====== GIVEN ENTRIES
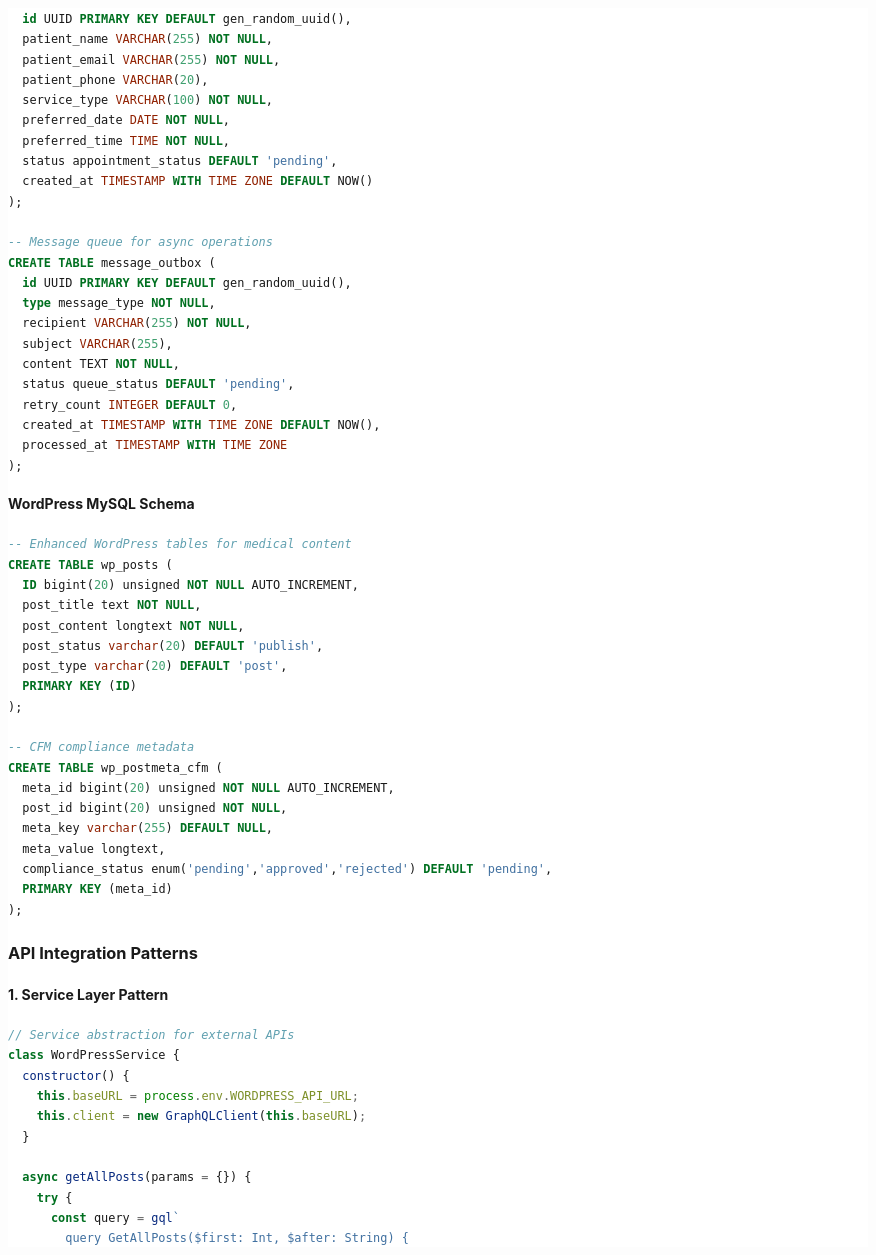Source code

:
 ```sql
  id UUID PRIMARY KEY DEFAULT gen_random_uuid(),
  patient_name VARCHAR(255) NOT NULL,
  patient_email VARCHAR(255) NOT NULL,
  patient_phone VARCHAR(20),
  service_type VARCHAR(100) NOT NULL,
  preferred_date DATE NOT NULL,
  preferred_time TIME NOT NULL,
  status appointment_status DEFAULT 'pending',
  created_at TIMESTAMP WITH TIME ZONE DEFAULT NOW()
);

-- Message queue for async operations
CREATE TABLE message_outbox (
  id UUID PRIMARY KEY DEFAULT gen_random_uuid(),
  type message_type NOT NULL,
  recipient VARCHAR(255) NOT NULL,
  subject VARCHAR(255),
  content TEXT NOT NULL,
  status queue_status DEFAULT 'pending',
  retry_count INTEGER DEFAULT 0,
  created_at TIMESTAMP WITH TIME ZONE DEFAULT NOW(),
  processed_at TIMESTAMP WITH TIME ZONE
);
```

#### WordPress MySQL Schema
```sql
-- Enhanced WordPress tables for medical content
CREATE TABLE wp_posts (
  ID bigint(20) unsigned NOT NULL AUTO_INCREMENT,
  post_title text NOT NULL,
  post_content longtext NOT NULL,
  post_status varchar(20) DEFAULT 'publish',
  post_type varchar(20) DEFAULT 'post',
  PRIMARY KEY (ID)
);

-- CFM compliance metadata
CREATE TABLE wp_postmeta_cfm (
  meta_id bigint(20) unsigned NOT NULL AUTO_INCREMENT,
  post_id bigint(20) unsigned NOT NULL,
  meta_key varchar(255) DEFAULT NULL,
  meta_value longtext,
  compliance_status enum('pending','approved','rejected') DEFAULT 'pending',
  PRIMARY KEY (meta_id)
);
```

### API Integration Patterns

#### 1. Service Layer Pattern
```javascript
// Service abstraction for external APIs
class WordPressService {
  constructor() {
    this.baseURL = process.env.WORDPRESS_API_URL;
    this.client = new GraphQLClient(this.baseURL);
  }

  async getAllPosts(params = {}) {
    try {
      const query = gql`
        query GetAllPosts($first: Int, $after: String) {
```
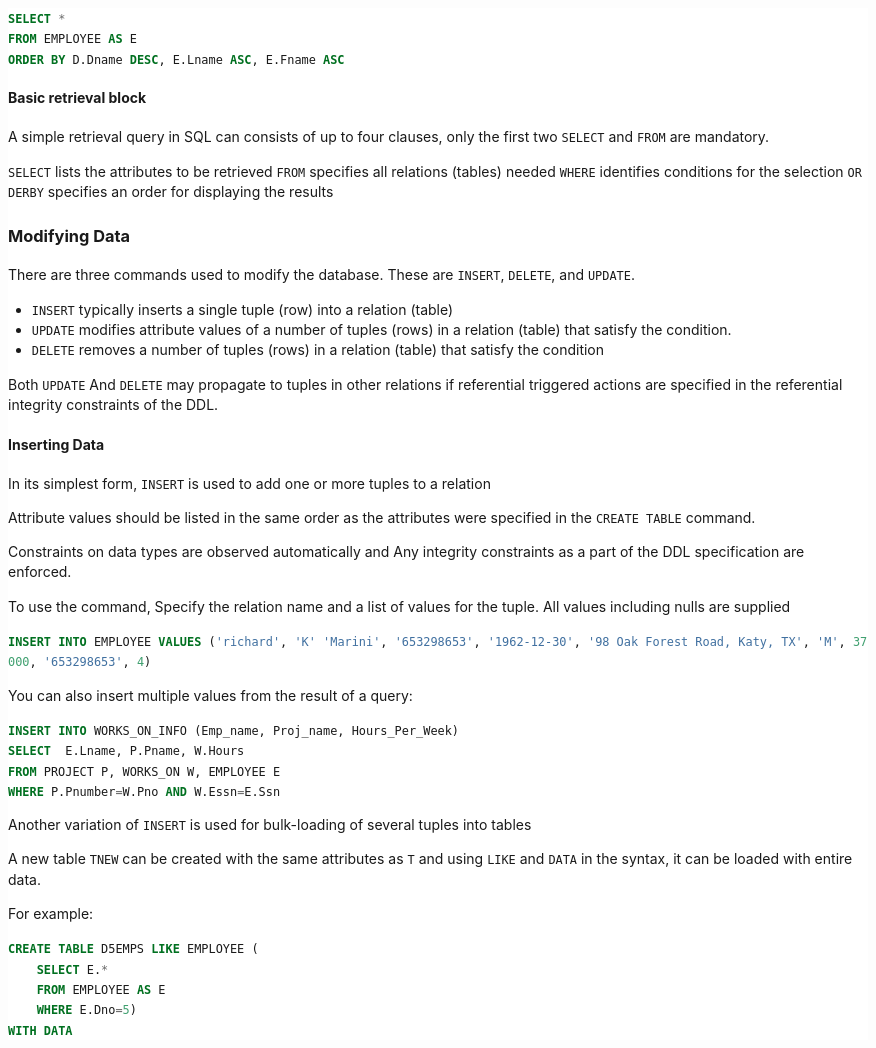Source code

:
 ```sql
SELECT * 
FROM EMPLOYEE AS E
ORDER BY D.Dname DESC, E.Lname ASC, E.Fname ASC
```

#### Basic retrieval block
A simple retrieval query in SQL can consists of up to four clauses, only the first two `SELECT` and `FROM` are mandatory.

`SELECT`  lists the attributes to be retrieved 
`FROM`  specifies all relations (tables) needed
`WHERE`  identifies conditions for the selection
`ORDERBY`  specifies an order for displaying the results

### Modifying Data
There are three commands used to modify the database. These are `INSERT`, `DELETE`, and `UPDATE`.

- `INSERT` typically inserts a single tuple (row) into a relation (table) 
- `UPDATE` modifies attribute values of a number of tuples (rows) in a relation (table) that satisfy the condition.
- `DELETE` removes a number of tuples (rows) in a relation (table) that satisfy the condition 

Both `UPDATE` And `DELETE` may propagate to tuples in other relations if referential triggered actions are specified in the referential integrity constraints of the DDL.

#### Inserting Data
In its simplest form, `INSERT` is used to add one or more tuples to a relation 

Attribute values should be listed in the same order as the attributes were specified in the `CREATE TABLE` command. 

Constraints on data types are observed automatically and Any integrity constraints as a part of the DDL specification are enforced.

To use the command, Specify the relation name and a list of values for the tuple. All values including nulls are supplied

```sql
INSERT INTO EMPLOYEE VALUES ('richard', 'K' 'Marini', '653298653', '1962-12-30', '98 Oak Forest Road, Katy, TX', 'M', 37000, '653298653', 4)
```

You can also insert multiple values from the result of a query:
```sql
INSERT INTO WORKS_ON_INFO (Emp_name, Proj_name, Hours_Per_Week)
SELECT  E.Lname, P.Pname, W.Hours
FROM PROJECT P, WORKS_ON W, EMPLOYEE E
WHERE P.Pnumber=W.Pno AND W.Essn=E.Ssn
```

Another variation of `INSERT` is used for bulk-loading of several tuples into tables 

A new table `TNEW` can be created with the same attributes as `T` and using `LIKE` and `DATA` in the syntax, it can be loaded with entire data. 

For example: 
```sql
CREATE TABLE D5EMPS LIKE EMPLOYEE (
	SELECT E.* 
	FROM EMPLOYEE AS E 
	WHERE E.Dno=5) 
WITH DATA
```
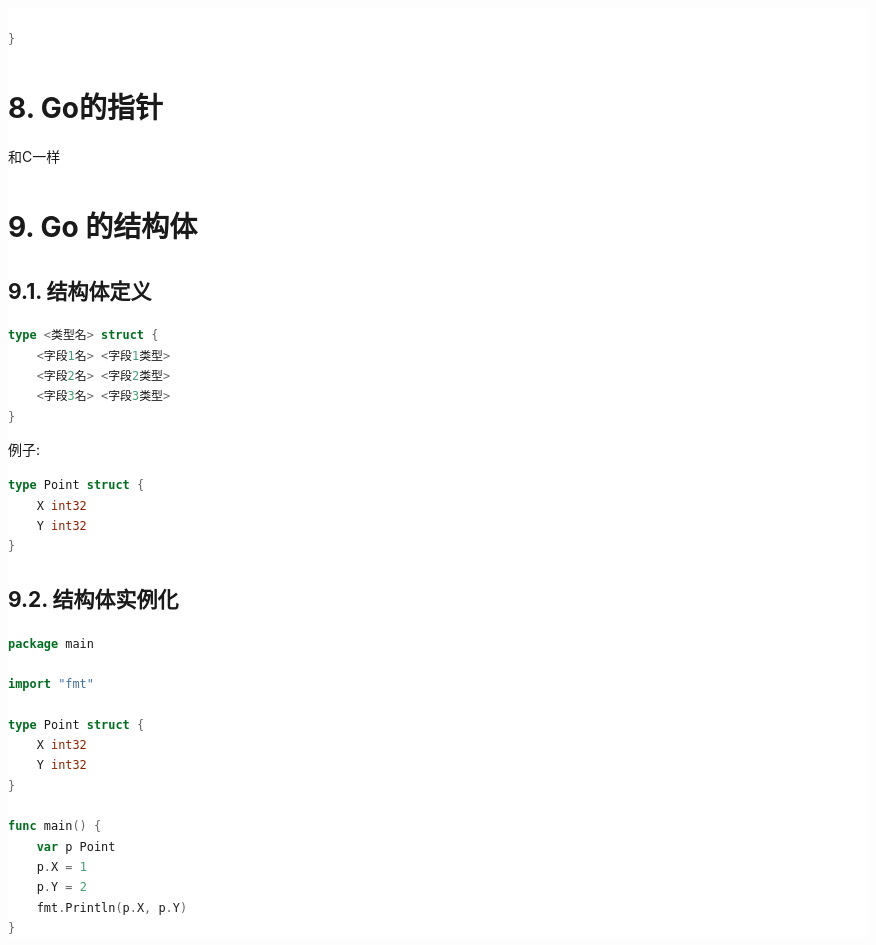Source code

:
 ```go

}
```

# 8. Go的指针

和C一样



# 9. Go 的结构体

## 9.1. 结构体定义

```go
type <类型名> struct {
    <字段1名> <字段1类型>
    <字段2名> <字段2类型>
    <字段3名> <字段3类型>
}
```

例子:

```go
type Point struct {
    X int32
    Y int32
}
```

## 9.2. 结构体实例化

```go
package main

import "fmt"

type Point struct {
    X int32
    Y int32
}

func main() {
    var p Point
    p.X = 1
    p.Y = 2
    fmt.Println(p.X, p.Y)
}

```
============
**TASK DIRECTIONS**
Working from the entries above, return all lines that contain "PRIMARY".

**OUTPUT BELOW**
  id UUID PRIMARY KEY DEFAULT gen_random_uuid(),
  id UUID PRIMARY KEY DEFAULT gen_random_uuid(),
  PRIMARY KEY (ID)
  PRIMARY KEY (meta_id)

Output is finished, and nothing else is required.